As you can see, the invariants are numbers. A graph invariant describes a graph in terms of a simple number. Given a graph, it has a unique number of nodes, number of edges, degree sequence etc.. They find application in chemistry where large chemical compounds are indexed based on these numbers.

It should be noted that the incidence and adjacency matrices are not graph invariants. This is because, when isomorphism is computed, if for every pair of adjacent nodes in graph-1, you can find a pair of adjacent nodes in graph-2, and vice versa, the two graphs are isomorphic; labels are not important.

Also, for a given graph, there are unique invariants. However, the converse need not hold. For example, consider the invariant degree sequence. Shown below are two graphs that have the same degree sequence, but are non-isomorphic.

***

What I am interested in finding what can be called graph “identifiers”. Graph identifiers are properties or metrics that uniquely identify a graph. Examples of identifiers are adjacency and incidence matrices. Given an adjacency matrix, there is only one graph corresponding to it. Similarly, are there more identifiers? It need not be one property; it can be a combination of a set of properties like the no. of edges, degree sequence, diameter, centrality sequence and so on. What is perhaps also interesting is to measure the “uniqueness” of sets of properties. Uniqueness indicates in percentage terms “the extent” to which a property or a set of properties identify a graph. For instance, the adjacency matrix has a uniqueness value of 1. Again, this can be measured in terms of, say edit distances.

I am not sure there is much work in this direction. Do you think this is an interesting problem?

A consequence of this is graph reconstruction. If we have a set of properties that identify a graph, it is possible to construct an isomorphic graph using those properties. It can be used to recover networks that are subject to disruptions. (My usage of reconstruction is similar to that in literature, but slightly different.)


More on Regularity Preservation

March 16, 2008

As sri rightly pointed out in the comments section of the previous post, clique insertion is just one way to extend an r-regular graph into a bigger r-regular graph. We should be able to extend the graph by inserting any (r – 2)-regular graph (provided the insertion is possible — refer sri’s comment). In fact, clique insertion is the minimal case: the smallest connected (r-2)-regular graph has r -1 nodes.

There are interesting questions here. Can we insert any (r – 2)-regular graph? What is the procedure to do so? Are there some (r – 2)-regular graphs that cannot be inserted?

Let’s use some notations for ease of reference. Let Ro be the r-regular graph we start with, Ri be the (r – 2)-regular graph we want to insert and Rn be the graph resultant of the insertion.

A simple but important thing to be noted here is that, pairs of nodes that are adjacent in Ri, cannot be inserted in a single edge of Ro because that will result in an overlapping edge (we don’t allow multiedges between nodes); adjacent nodes in Ri have to be inserted in different edges. Even for small values of r, this becomes pretty complicated to visualize. I tried to insertions for small graphs, and it was possible to do. But I don’t know if we can always avoid creating a multigraph.

- **Provided material**
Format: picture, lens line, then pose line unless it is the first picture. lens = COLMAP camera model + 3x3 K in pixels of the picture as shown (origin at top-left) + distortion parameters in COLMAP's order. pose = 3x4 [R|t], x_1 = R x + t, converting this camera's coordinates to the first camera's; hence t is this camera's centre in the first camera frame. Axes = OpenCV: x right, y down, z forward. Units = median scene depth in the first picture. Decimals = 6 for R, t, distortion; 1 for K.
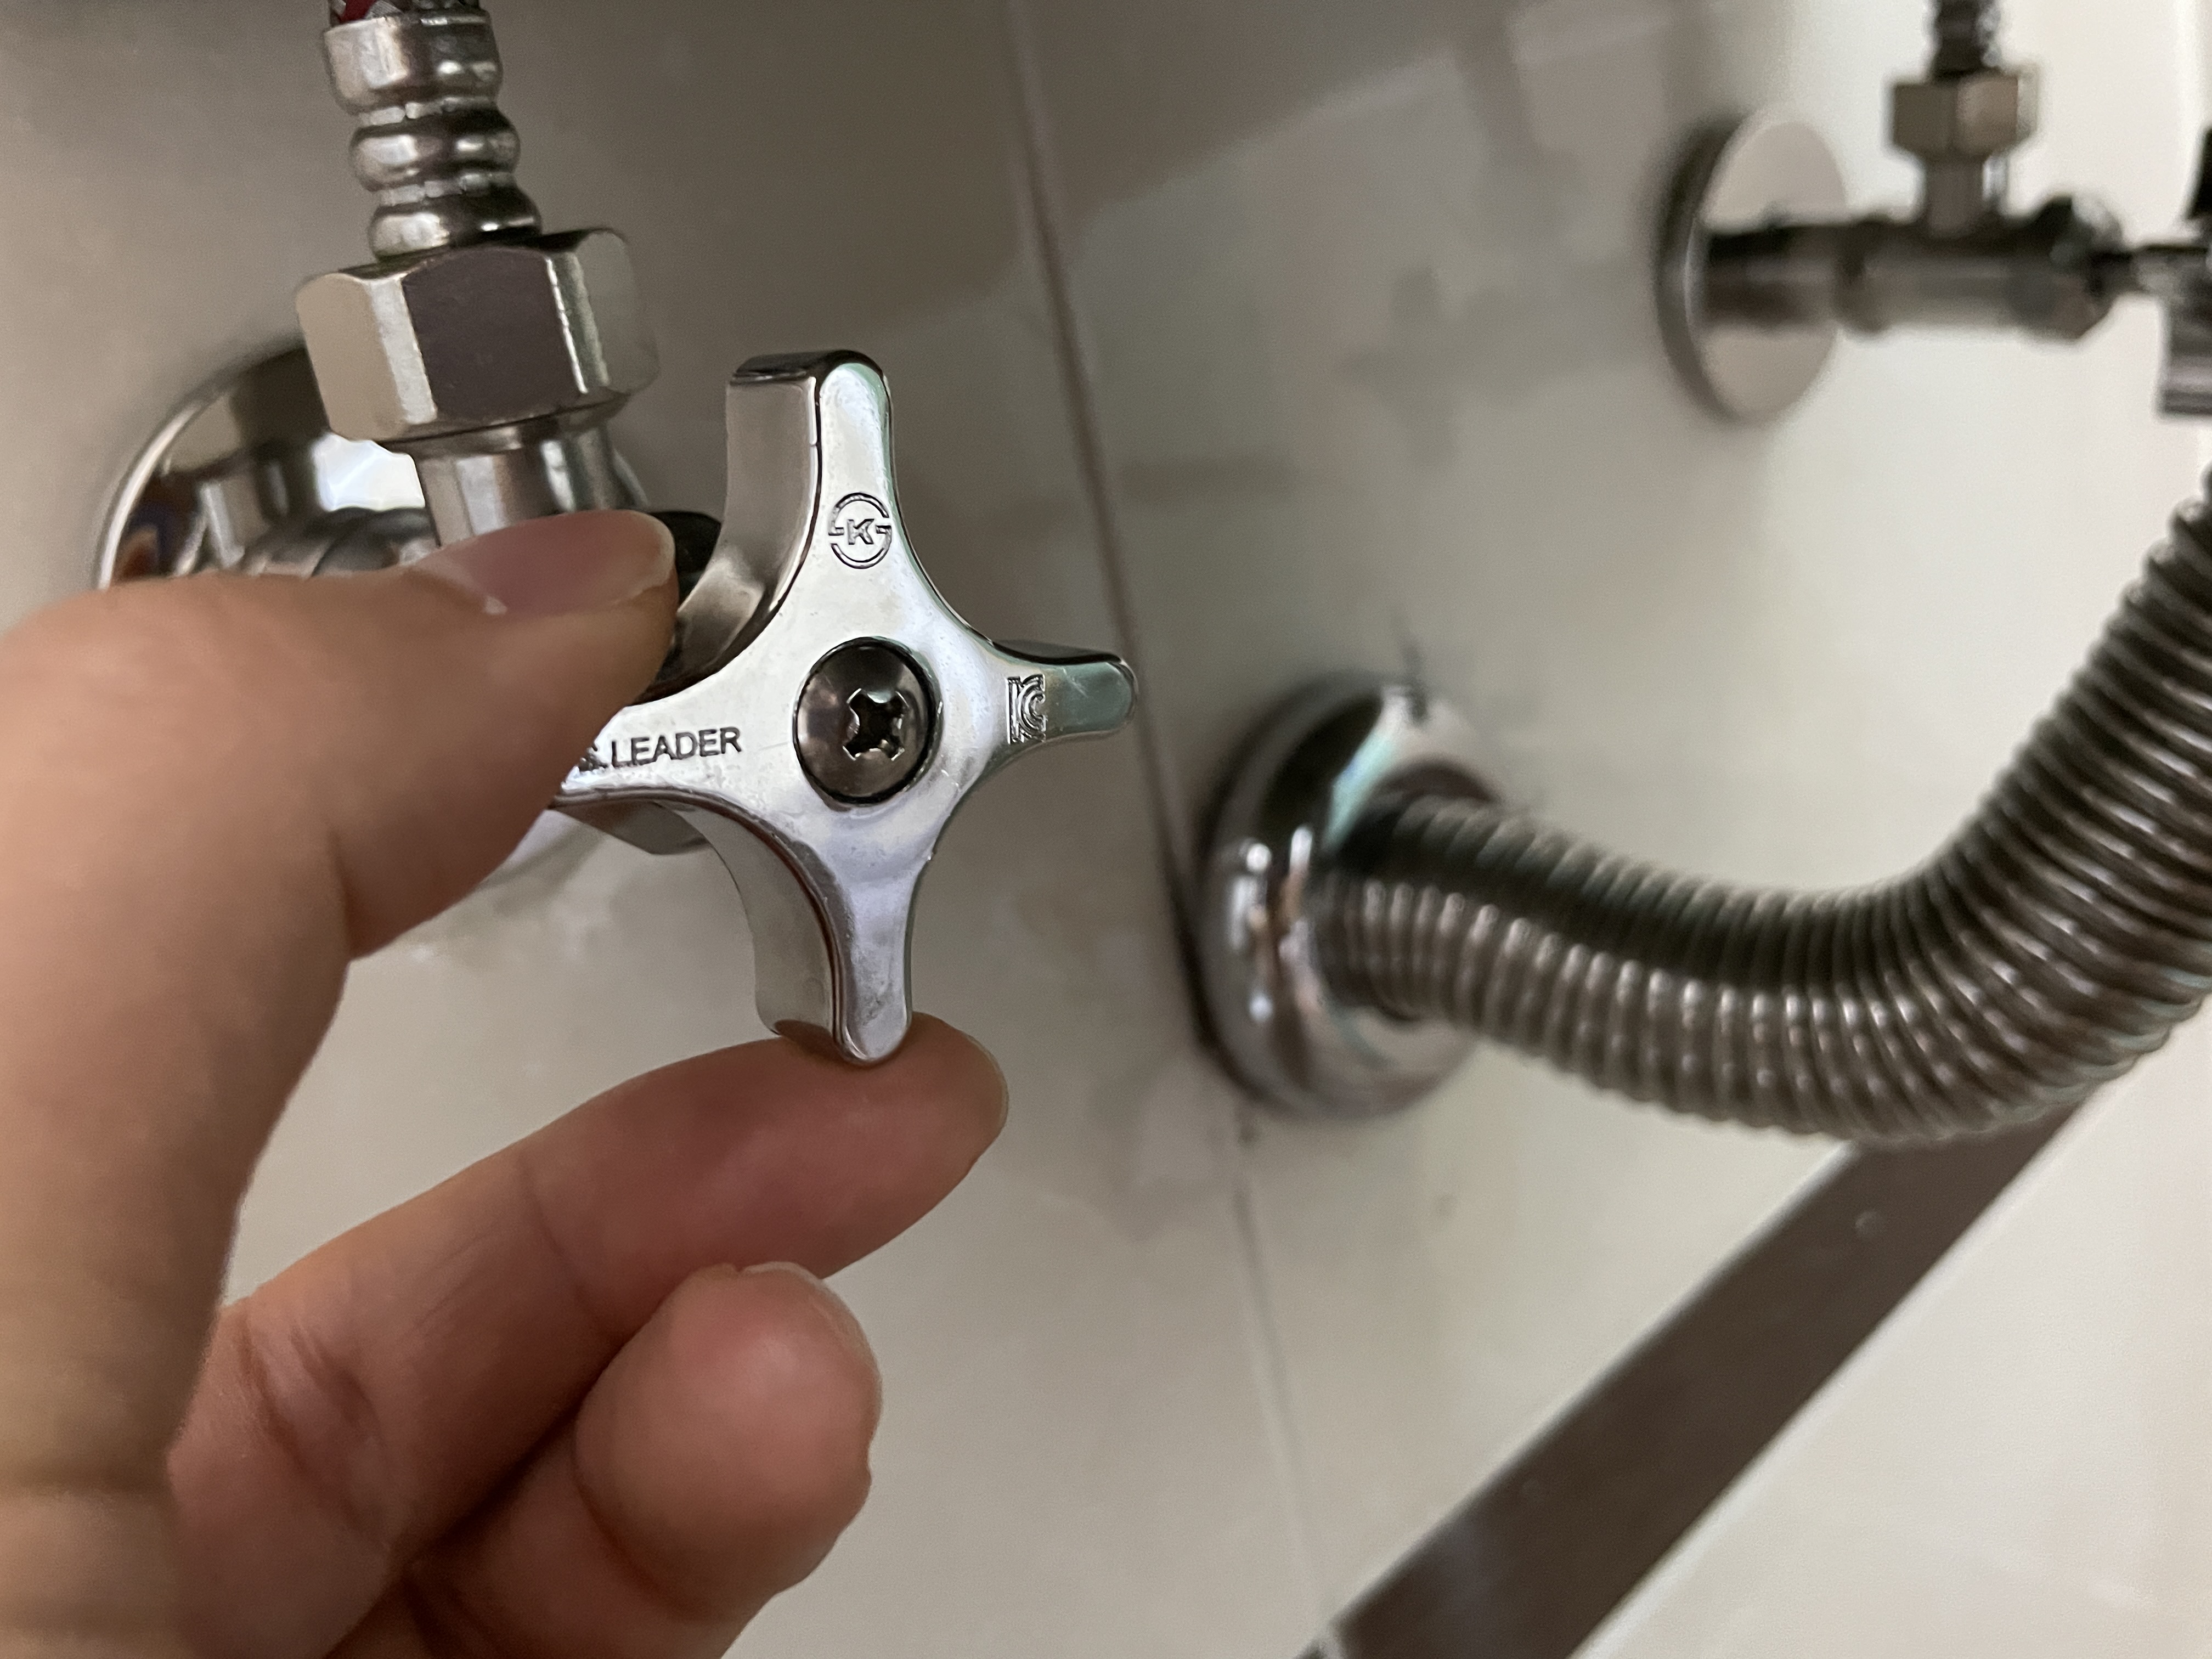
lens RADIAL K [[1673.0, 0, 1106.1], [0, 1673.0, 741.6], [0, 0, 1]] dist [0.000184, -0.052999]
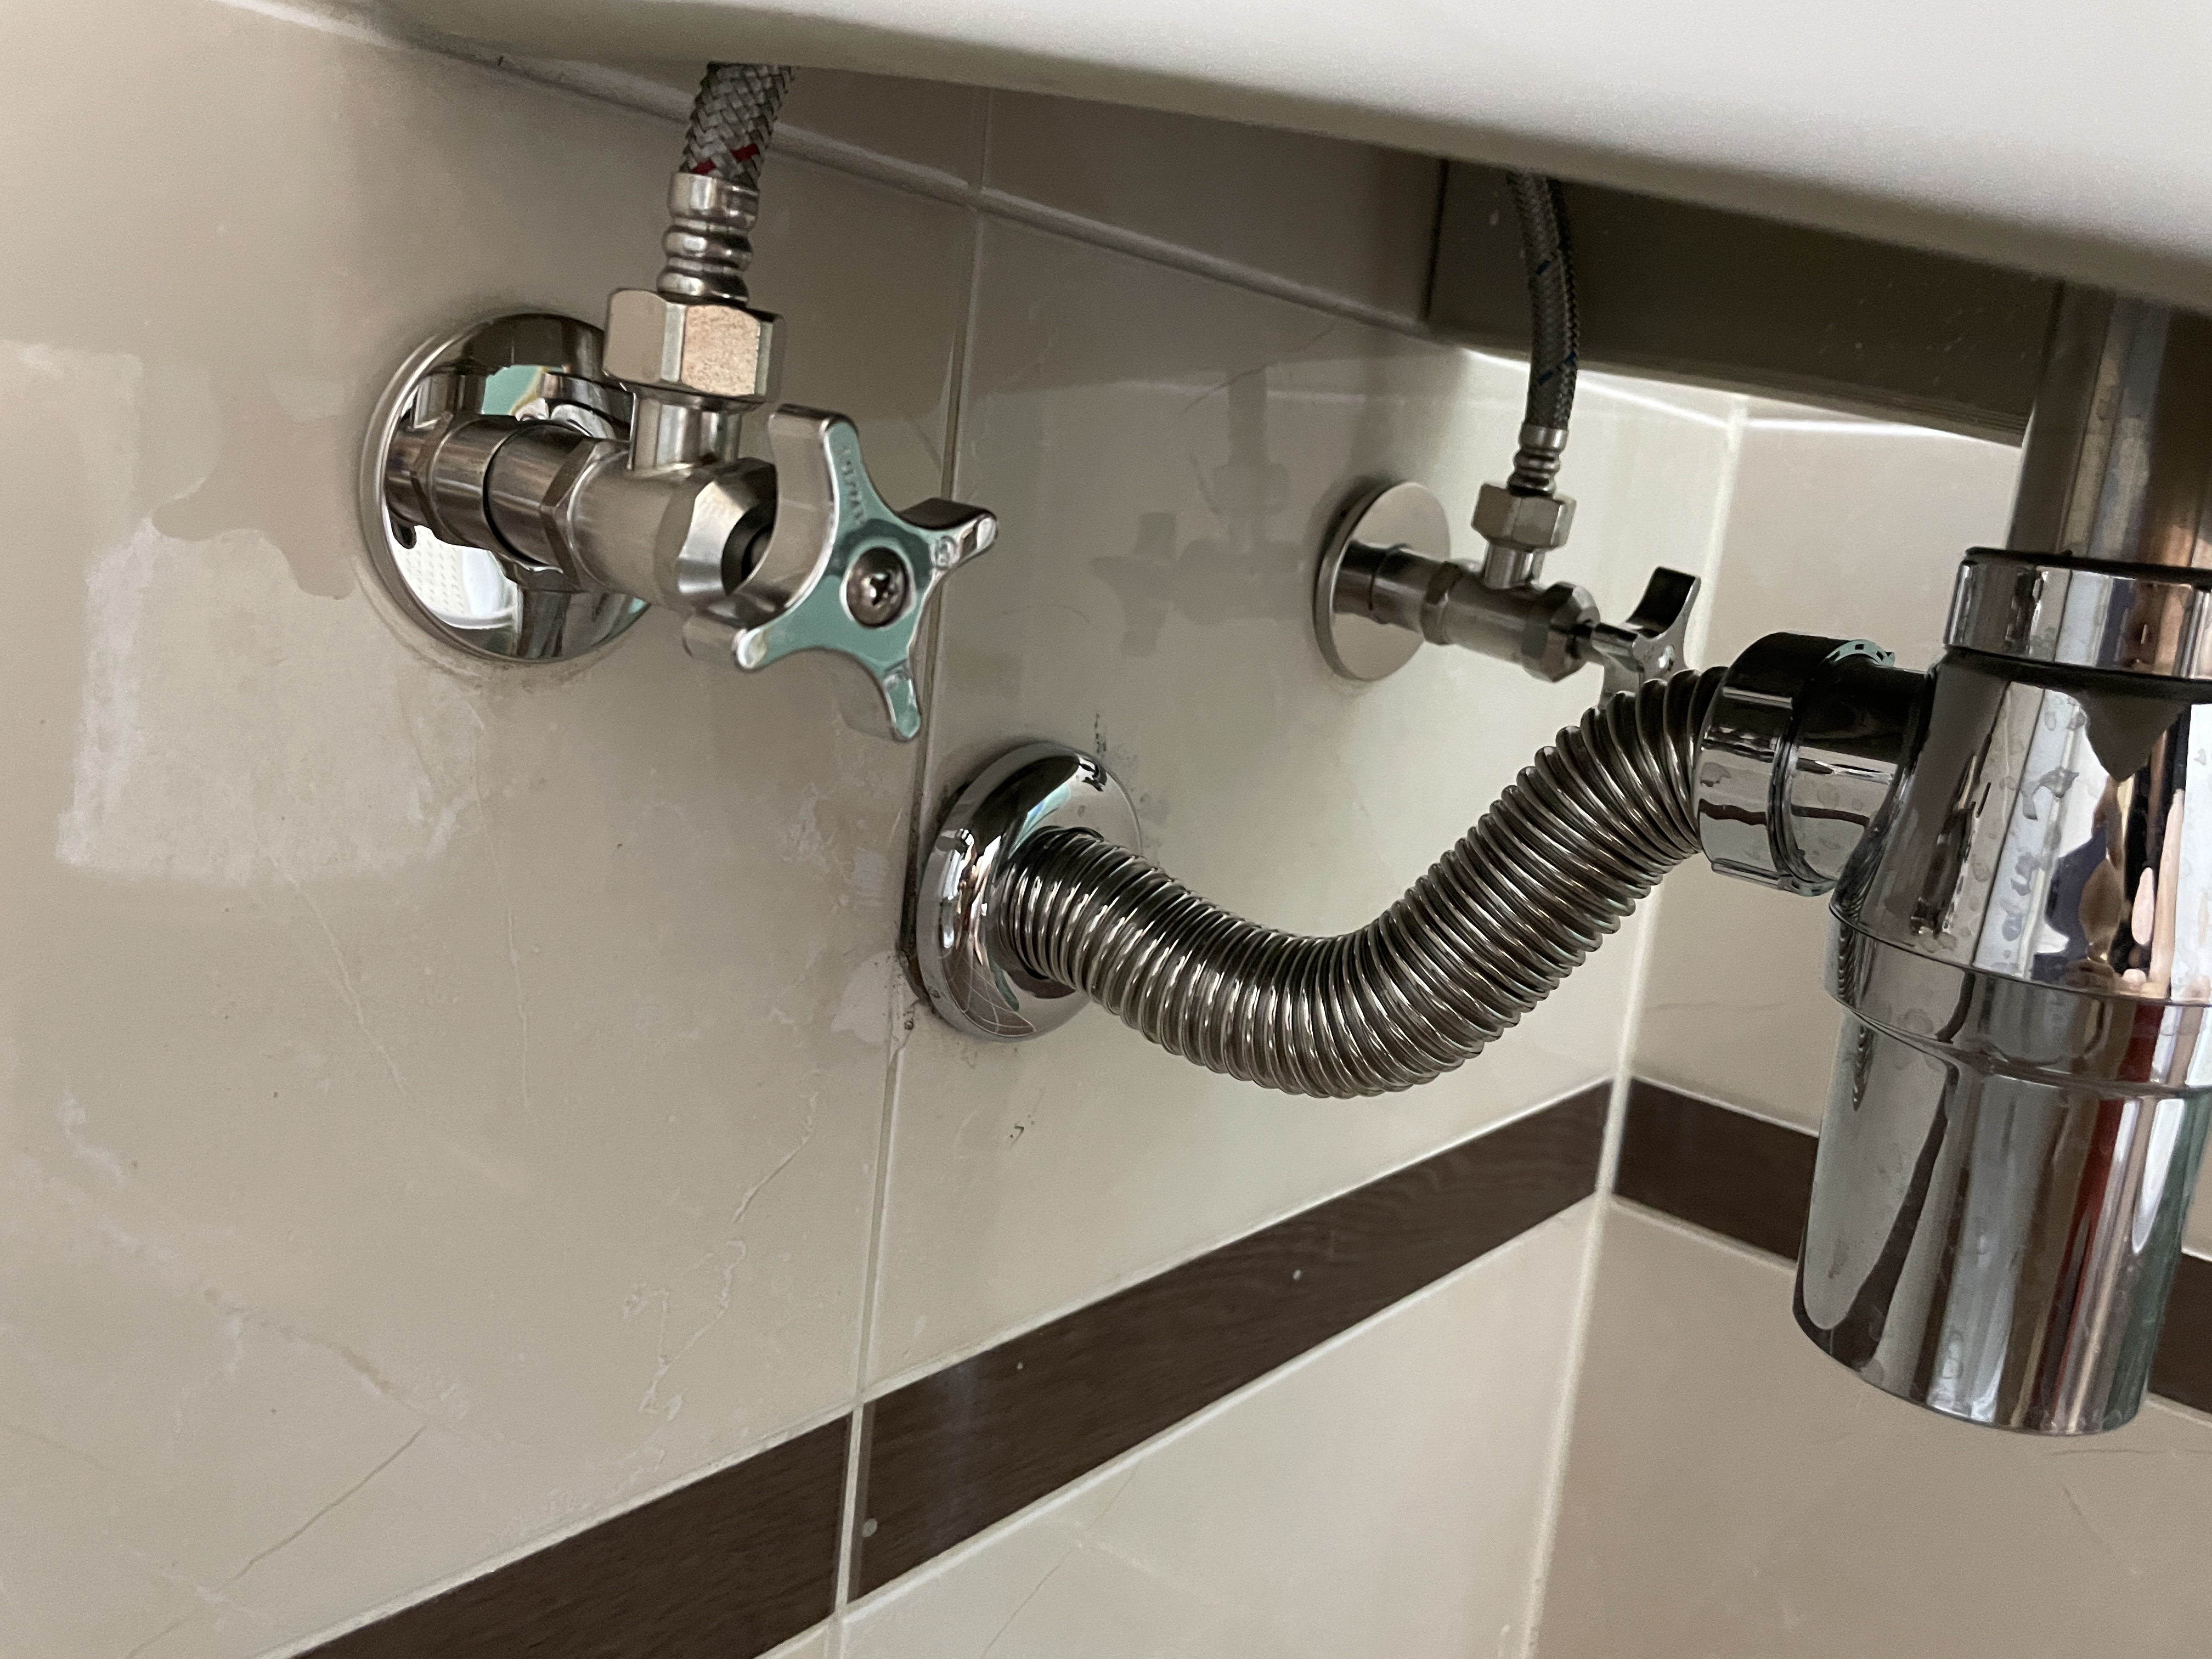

- **Exercises**
A. The graph theory text above suggests that a graph identifier could be a combination of properties. List the properties it names as examples for that combination.
B. Copy the graph theory text above between "As sri rightly" and "r -1 nodes.", inclusive.
C. According to the graph theory text above, how many nodes does the smallest connected (r – 2)-regular graph have?

- **Your written answers**
A.
- Number of edges
- Degree sequence
- Diameter
- Centrality sequence

B.
As sri rightly pointed out in the comments section of the previous post, clique insertion is just one way to extend an r-regular graph into a bigger r-regular graph. We should be able to extend the graph by inserting any (r – 2)-regular graph (provided the insertion is possible — refer sri’s comment). In fact, clique insertion is the minimal case: the smallest connected (r-2)-regular graph has r -1 nodes.

C. It has r – 1 nodes.